*Work required*
Nothing but the text of the records should come back; copy it exactly and leave the pictures out.

*Exercise data*
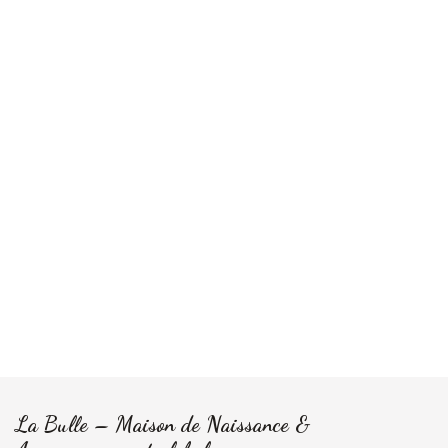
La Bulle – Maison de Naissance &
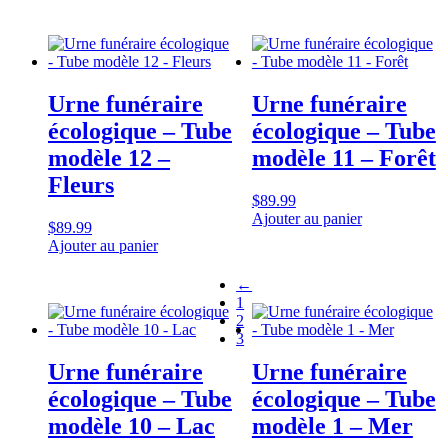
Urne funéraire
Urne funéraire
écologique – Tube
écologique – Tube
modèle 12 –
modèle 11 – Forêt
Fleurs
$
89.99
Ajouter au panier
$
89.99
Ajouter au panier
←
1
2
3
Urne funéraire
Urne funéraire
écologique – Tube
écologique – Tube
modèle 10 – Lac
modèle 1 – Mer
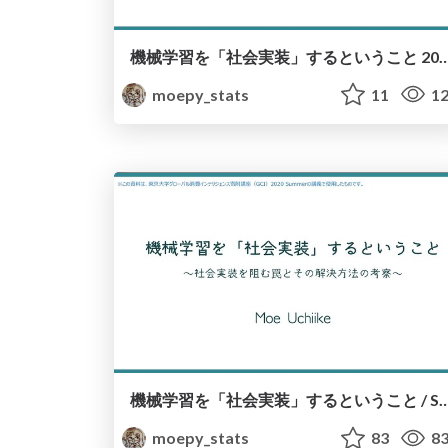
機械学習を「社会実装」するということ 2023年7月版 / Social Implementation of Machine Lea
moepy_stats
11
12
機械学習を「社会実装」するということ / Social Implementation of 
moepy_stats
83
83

*Your response*
La Bulle – Maison de Naissance &
Urne funéraire
Urne funéraire
écologique – Tube
écologique – Tube
modèle 12 –
modèle 11 – Forêt
Fleurs
$
89.99
Ajouter au panier
$
89.99
Ajouter au panier
←
1
2
3
Urne funéraire
Urne funéraire
écologique – Tube
écologique – Tube
modèle 10 – Lac
modèle 1 – Mer
機械学習を「社会実装」するということ 2023年7月版 / Social Implementation of Machine Lea
moepy_stats
11
12
機械学習を「社会実装」するということ / Social Implementation of 
moepy_stats
83
83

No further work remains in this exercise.